It turns out, it works with two states even with transition/animation, but not so much if there are three states. For two states like A & B, there is only one possible route to get into each state, A→B for B, and B→A for A. However, if there are three states, A would have routes B→A and C→A, and so on. It’s basically n*(n-1) for n states.
How do you specify two different CSS animations for the two routes? This doesn’t sounds like a common question, but I have personally encountered twice in different projects, and I bet sooner or later this would happen to everyone as we moved from DOM animation to CSS and rely more and more on browser to run the animation smoothly.
One way to look at it would be that this is a design flaw of the CSS language. There should be some pseudo-class like :was()

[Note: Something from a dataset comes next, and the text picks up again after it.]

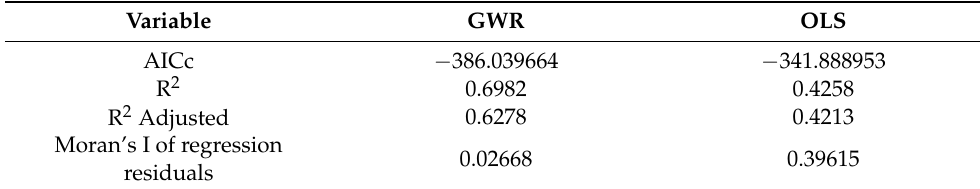
Table 7. GWR and OLS regression results of UNLD and UINL for 2019.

to specify what exact route to match against. However, inventing a pseudo-class just for the animation
property doesn’t sound like a great idea.
The other way, and a more practical approach is to look for solution with what we have right now. Inevitably, to distinguish route B→A and route C→A, one should introduce immediate states, making the routes B→A’→A and C→A”→A. Yet, this further complicate things if one would like the scripting part stay as a clean finite-state machine: First, the transition of A’→A will depend on animationend
event, which couples the CSS code with Javascript code. Second, and the bummer that makes the solution incomplete, is that the animationend
event will never fire if the state changes again during the A’ or A” state, which make it necessary to handling the changing in Javascript code again ourselves. Good luck on codify all the A’→B, A”→C, A’→C, … transitions.
Now you know how hard it is to write a mobile OS window manager with Javascript + CSS. There might be some obvious answers I overlooked, if you would like to give your solutions, feel free to comment here or post it on your own blog.
I think the first step is to stop using classes here.
element.className is not unique and its semantic looks strange.
We won’t know what happens if class=”A B”. You need to clear the className by yourself if necessary. Use dataset to ensure the value is one and only one.